2. Mai 1953 und 3. Mai 1953: Die Kirchen von Stockau (Pivoň) und Rothenbaum (Červené Dřevo) brennen an zwei aufeinanderfolgenden Tagen nieder. Ein Zufall?

 

Für die Urbarmachung und Besiedlung der Grenzregion um Ronsperg (Poběžovice) war das Kloster Stockau (Pivoň) von zentraler Bedeutung. Gegründet schon im 12. Jahrhundert vom Orden der Wilhelmiten, die aus dem nicht minder bedeutenden Kloster Schönthal bei Waldmünchen kamen, wirkten hier bis 1785 Augustiner-Mönche. Später ging das Areal des Klostes in den Besitz der Ronsperger Adelsfamilie Coudenhove-Kalergi über. Die Kirche fungierte auch als Pfarrkirche des Ortes Stockau. Nach der Vertreibung der sudetendeutschen Bevölkerung wurde das Kloster von der Grenzwache der Tschechoslowakei (Pohraniční stráž) genutzt. Am 2. Mai 1953 brannte die Kirche aus, angeblich, weil ein Grenzsoldat eine Zigarette weggeworfen hatte. Ein Unglück also? Vielleicht. Merkwürdig ist nur, dass nur einen Tag später, am 3. Mai 1953, auch die Kirche von Rothenbaum (Červené Dřevo) brannte. Wie auch der ganze Ort Rothenbaum wurden die Überreste dieser Kirche wenige Jahre später abgetragen. Rothenbaum lag etwa 30 Kilometer südöstlich von Stockau, etwa auf halber Strecke zwischen Furth im Wald und Nýrsko (Neuern).

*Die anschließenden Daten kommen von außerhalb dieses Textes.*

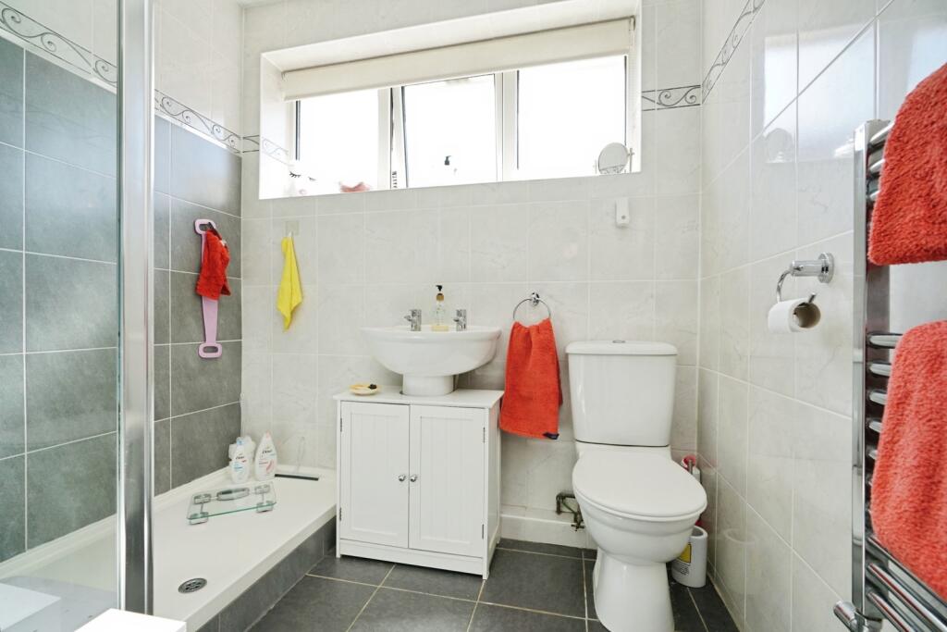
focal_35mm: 16
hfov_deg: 96.7
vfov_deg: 73.8
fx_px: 421
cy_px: 316
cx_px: 474
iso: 1250
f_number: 7.1
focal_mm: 16
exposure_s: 1/250
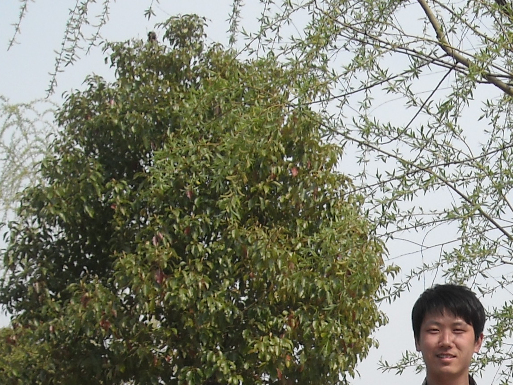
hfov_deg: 19.4
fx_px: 1467
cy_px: 492
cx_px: 477
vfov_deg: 14.4
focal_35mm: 99
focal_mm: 5.7
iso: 64
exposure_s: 1/239
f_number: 5.6
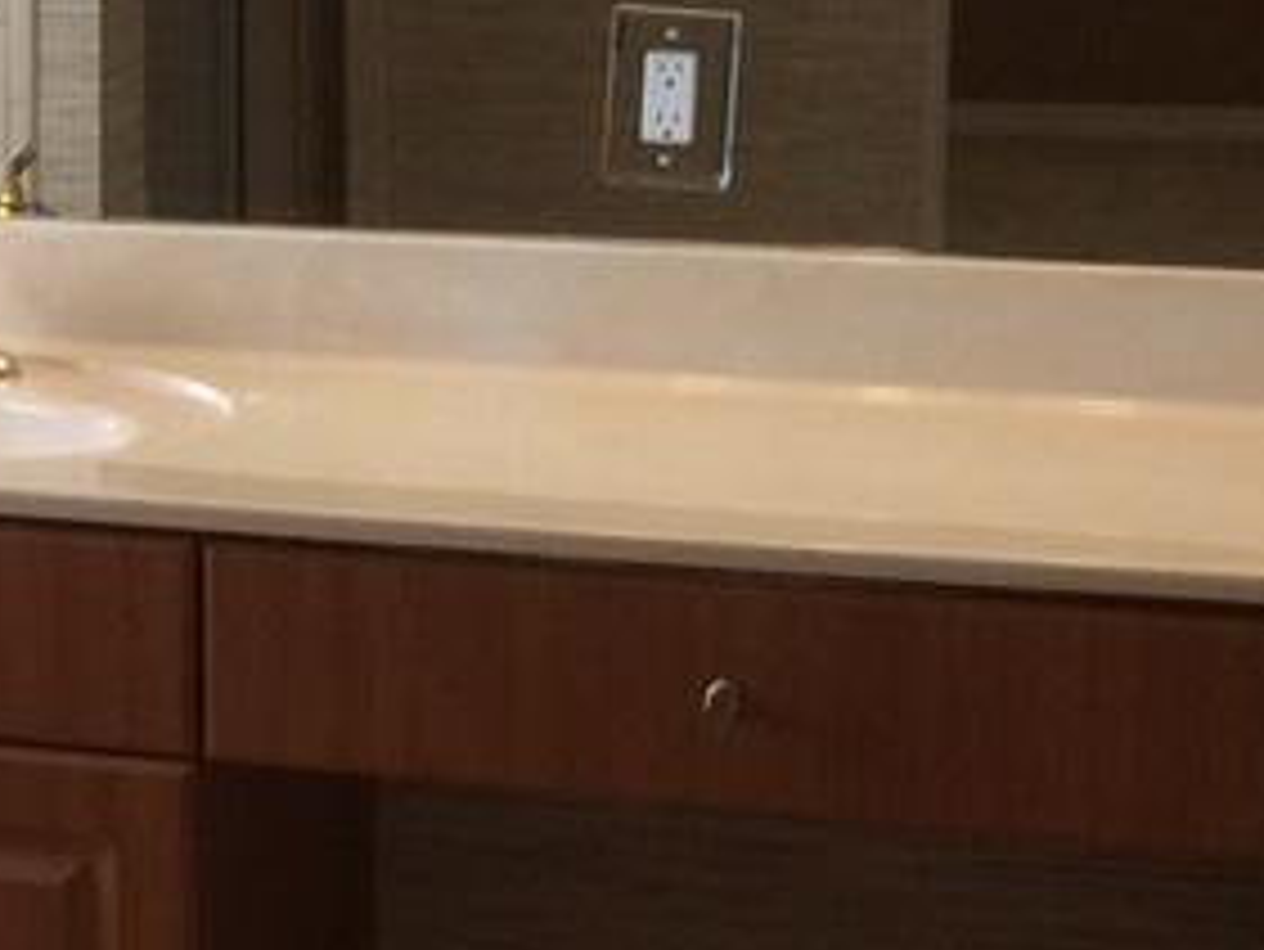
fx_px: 4822
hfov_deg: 13.7
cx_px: -864
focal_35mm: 132
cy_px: 171
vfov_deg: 11.2
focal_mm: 4.15
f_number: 2.2
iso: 64
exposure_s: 1/120
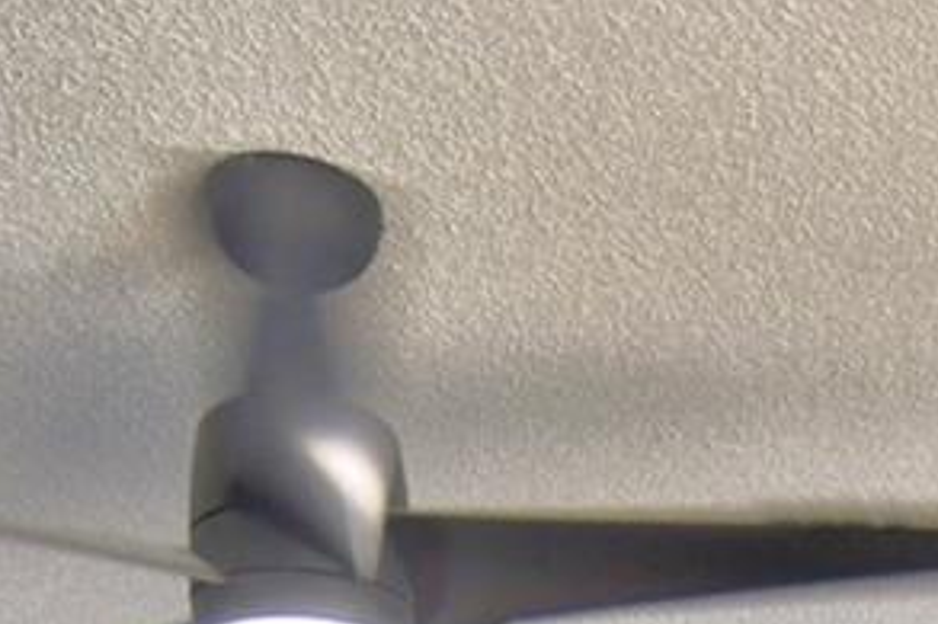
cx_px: 813
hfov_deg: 24.2
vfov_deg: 13.4
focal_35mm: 82
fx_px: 2135
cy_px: 1386
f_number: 4.5
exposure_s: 1/30
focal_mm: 10
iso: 450
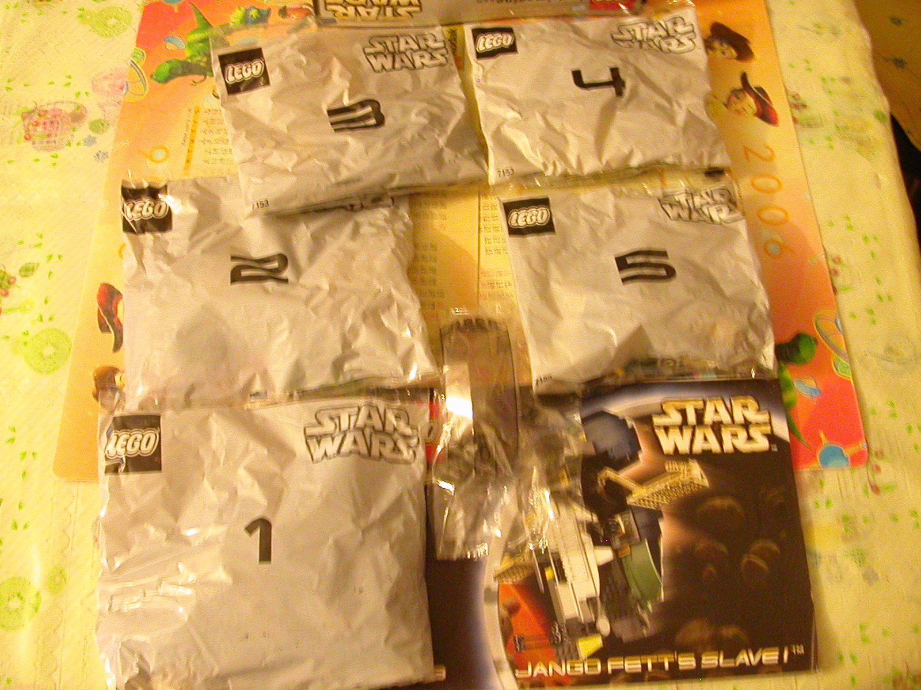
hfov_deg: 50.1
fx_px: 984
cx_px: 460
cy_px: 345
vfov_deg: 38.7
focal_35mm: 37
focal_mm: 5.6
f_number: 2.7
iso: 400
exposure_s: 1/1.9
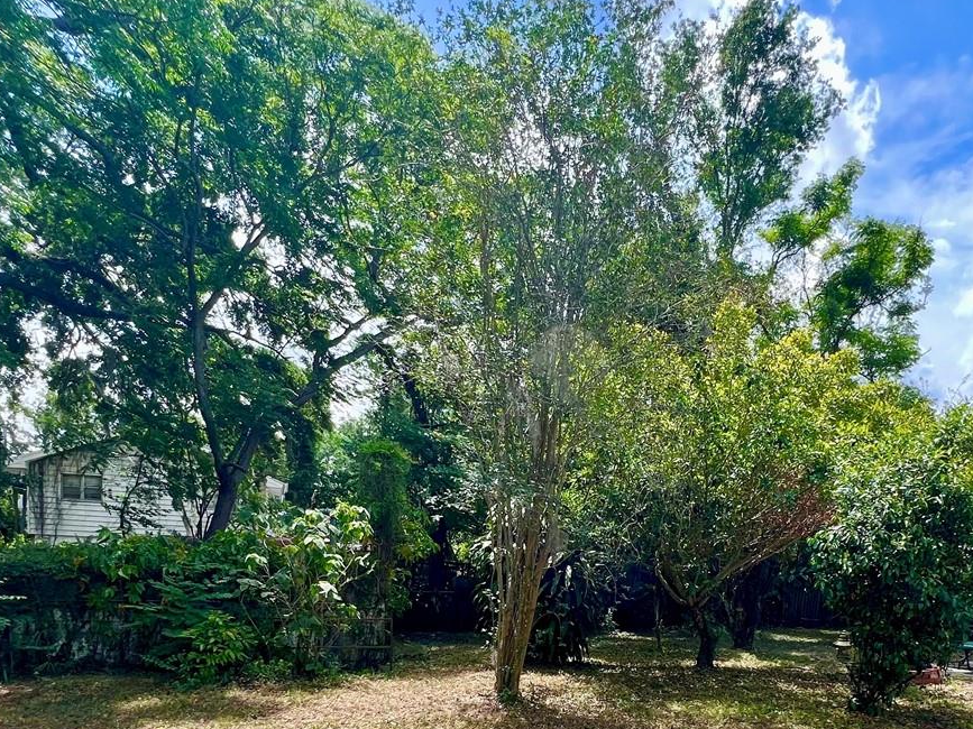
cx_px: 599
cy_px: 628
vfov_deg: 51.5
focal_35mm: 24
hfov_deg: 70.6
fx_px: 675
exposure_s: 1/447
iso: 32
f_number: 1.8
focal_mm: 1.57
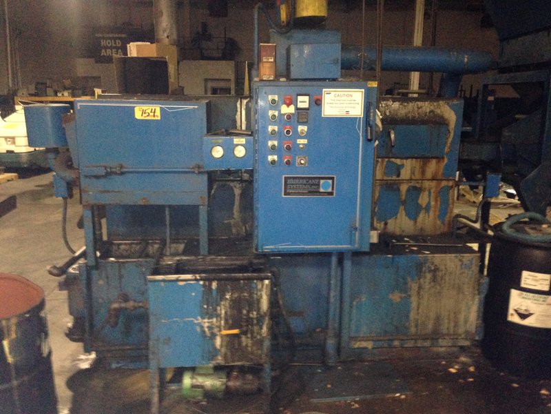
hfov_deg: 55.4
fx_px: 525
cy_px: 207
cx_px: 276
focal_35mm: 33
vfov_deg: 42.9
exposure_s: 1/16
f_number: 2.4
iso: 500
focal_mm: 4.12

Ist dies nicht ein merkwürdiger Zufall? Zwei benachbarte Kirchen, in der fast nur noch von Grenzwachen 'bevölkerten' Todeszone am Eisernen Vorhang, brennen fast am selben Tag nieder…

Über die näheren Umstände des Brandes der Rothenbaumer Kirche, die 1676 gegründet wurde und der Schmerzhaften Mutter Gottes Maria (Panny Marie Bolestné) geweiht war, konnte ich bislang keine Informationen finden. An ein zweites Unglück oder eine spontane Selbstentzündung mag man nicht recht glauben.

Jedenfalls erfasste die planmäßige Vernichtung von Kirchen in den sudetendeutschen Orten später beispielsweise auch die ehemaligen Pfarreien Waier (Rybník) im Jahre 1964 und Grafenried (Lučina), wo  wohl in den 1970er Jahren, und viele andere Kirchen. In diesen Fällen waren es jedenfalls geplante Aktionen der Kommunisten. 

Über die Geschichte von Rothenbaum und seiner Kirche informiert diese Seite (Link) der Pfarrei Nýrsko. Es ist erfreulich, dass auch von tschechischer Seite in einer „Nacht der Kirchen“ („noc kostelu“) im Juli 2022 das Andenken an Rothenbaum gepflegt wurde (Link hier). Und auch das fast 1000 Jahre alte Kloster Stockau (Pivoň) hat einen Verein, der sich um die Restaurierung der großen Anlage bemüht: Link hier

Bild: Am 2. Mai 1953 brannte die Klosterkirche von Stockau (Pivon) ab, angeblich durch eine weggeworfene Zigarette. Nur einen Tag später, am 3. Mai, brannte auch die Kirche von Rothenbaum (Červené Dřevo) bei Neuern (Nýrsko).